The New York Atlas was a Sunday newspaper in New York City which was published from 1838 until the 1880s.
The paper was founded as a Sunday-only paper in 1838 by Anson Herrick and Jesse A. Fell as the Sunday Morning Atlas. It began publication on August 12, 1838. Frederick West soon joined as an editor and partner in the paper, Fell departed, and John F. Ropes also joined as a publisher, and the publishers then were known as "Herrick, West, and Ropes".
By November 1842, its reported circulation was 4,500, ranking it second (after the New York Herald) among the five New York papers who were publishing on Sunday at the time.

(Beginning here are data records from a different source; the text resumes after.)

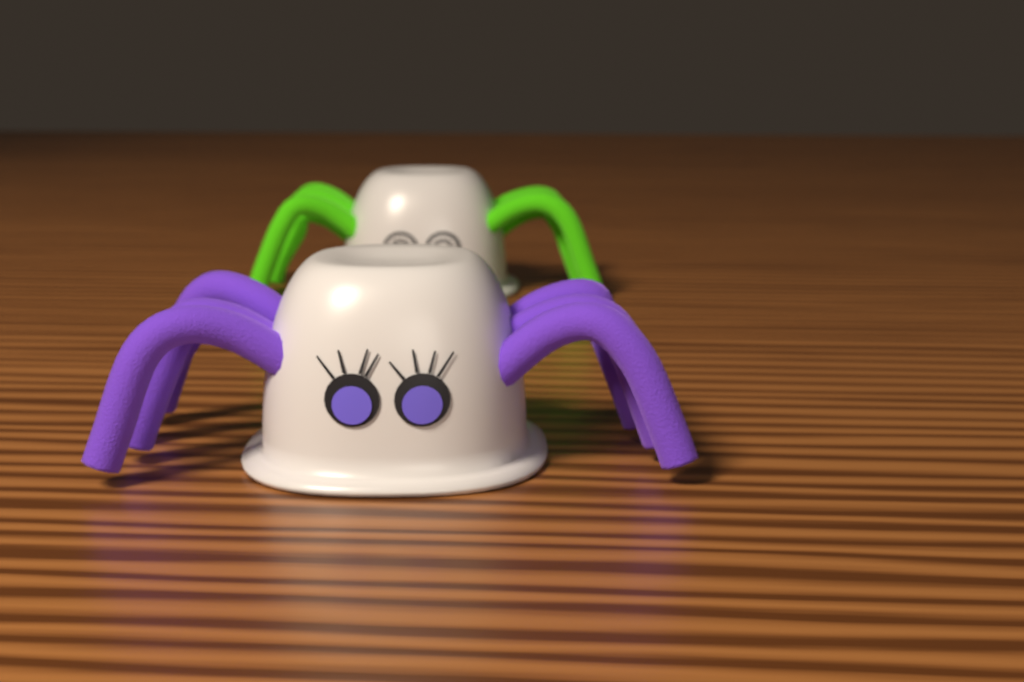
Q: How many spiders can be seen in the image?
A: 2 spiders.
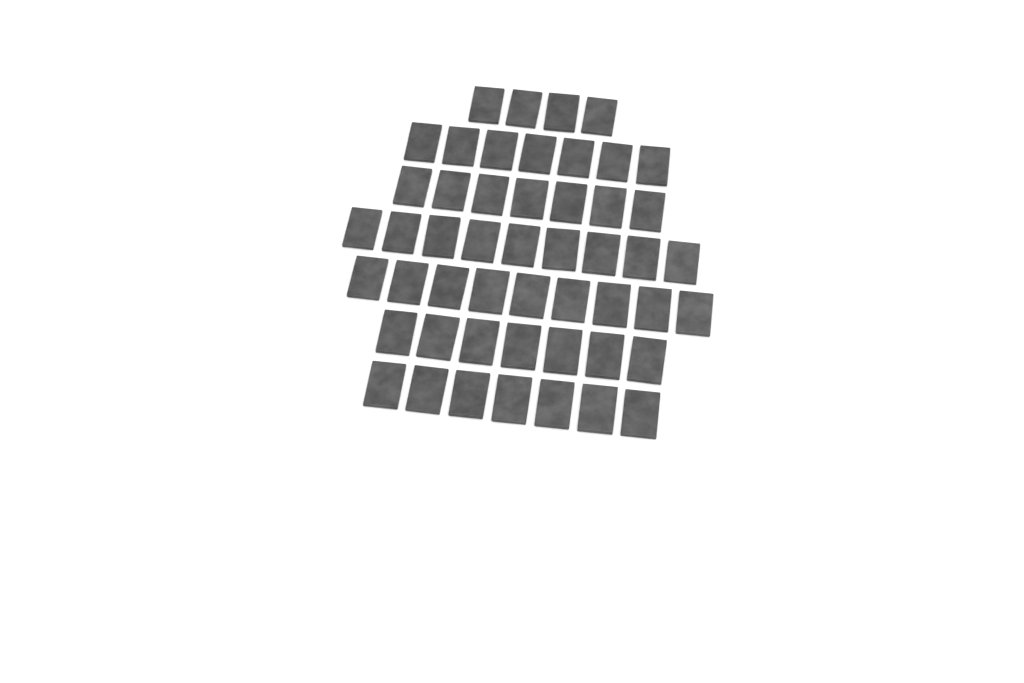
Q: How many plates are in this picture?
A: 50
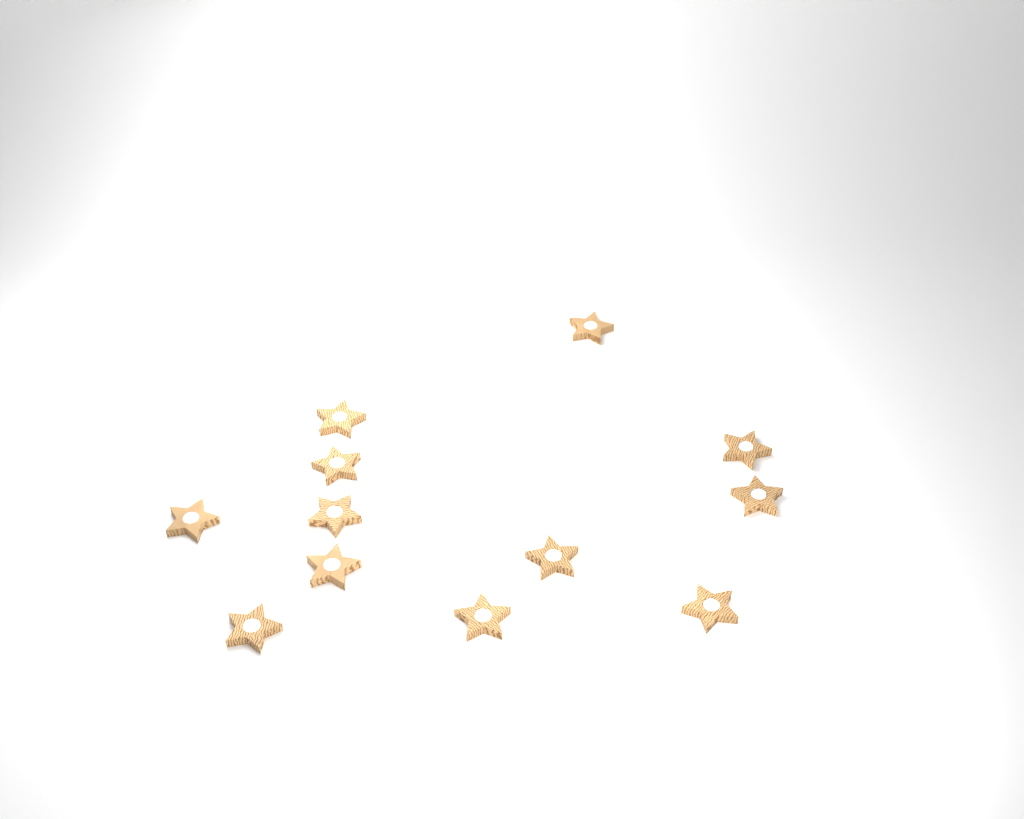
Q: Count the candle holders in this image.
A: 12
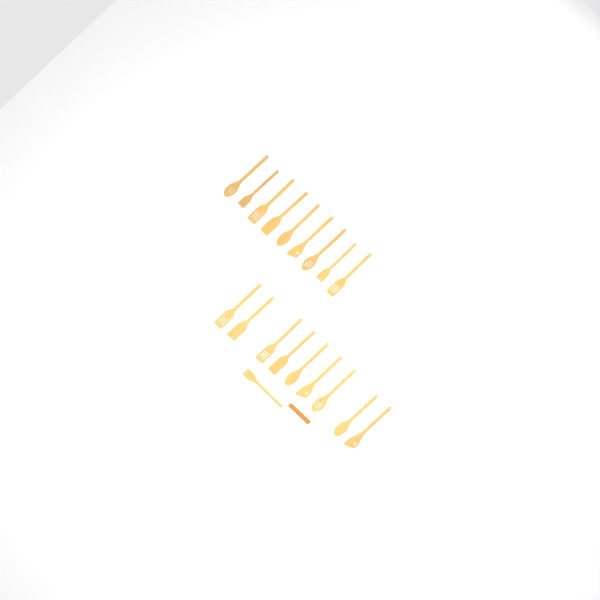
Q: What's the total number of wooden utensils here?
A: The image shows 19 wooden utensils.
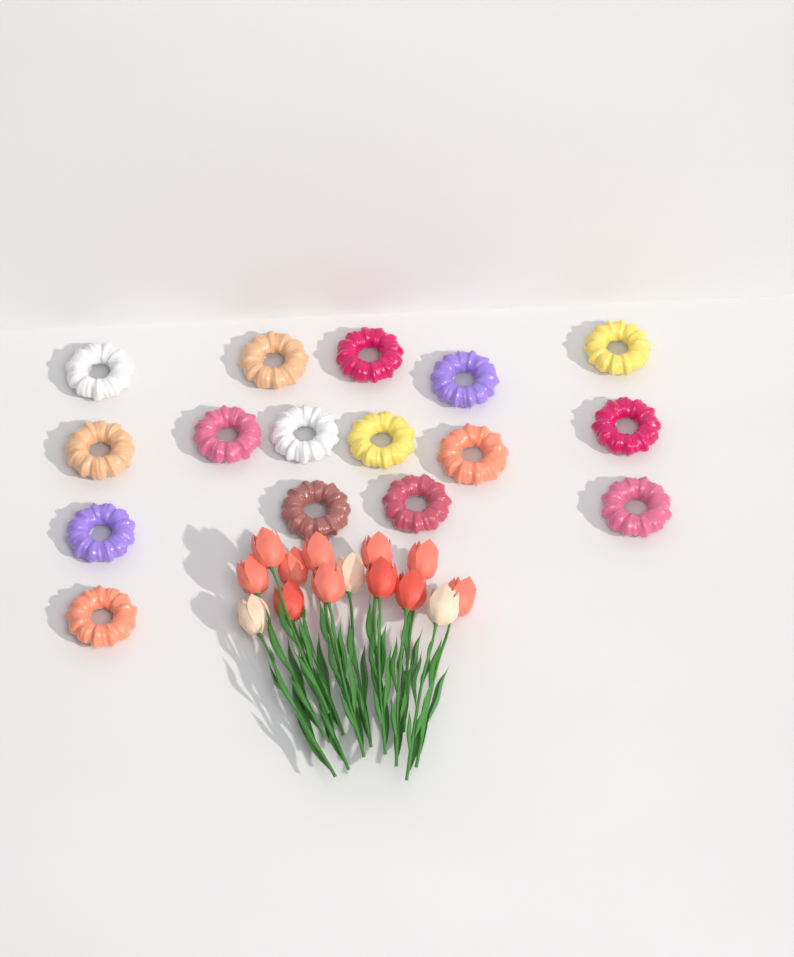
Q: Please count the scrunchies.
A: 16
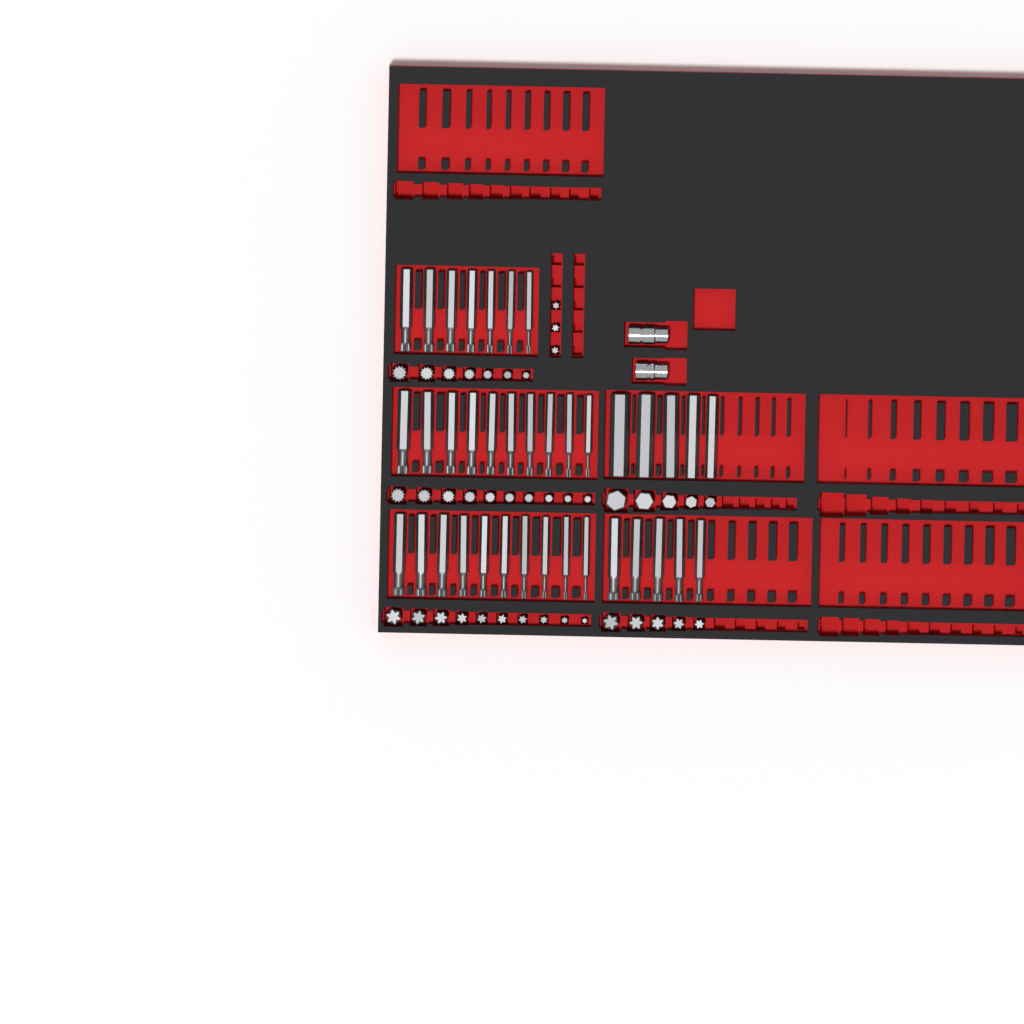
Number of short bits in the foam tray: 40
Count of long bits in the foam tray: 37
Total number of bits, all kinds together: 77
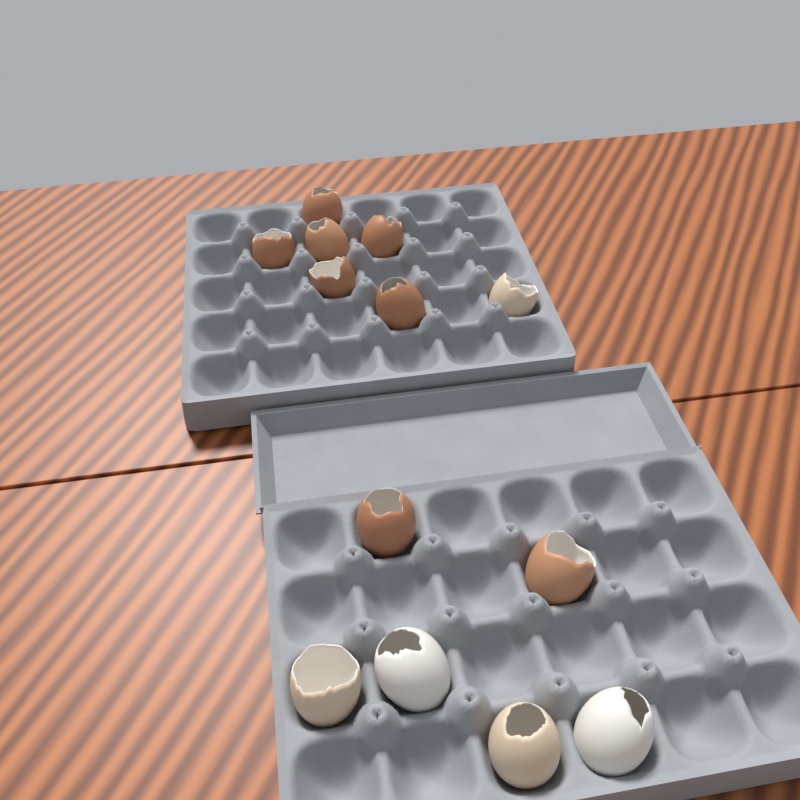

The paper continued operation under Herrick's sons Carleton Moses and Anson after Anson Sr. died in 1868, and ceased publication sometime in the early 1880s.
According to Library of Congress holdings information, the paper's title was the Sunday Morning Atlas from 1838-40, The Atlas from 1840-53, and the New-York Atlas from 1853-81.
Notable contributors
- P. T. Barnum, who published over 100 letters as a "European correspondent" for the paper, as well as a serialized novel in 1841, The Adventures of an Adventurer
- Ada Clare, whose poetry was first published in the Atlas in 1855.
- Bret Harte, who later became well for his accounts of pioneering life in California, had his first writings published in the Atlas at age 11, a poem called "Autumnal Musings".
- Walt Whitman, whose treatise Manly Health and Training was published in weekly installments starting in September 1858.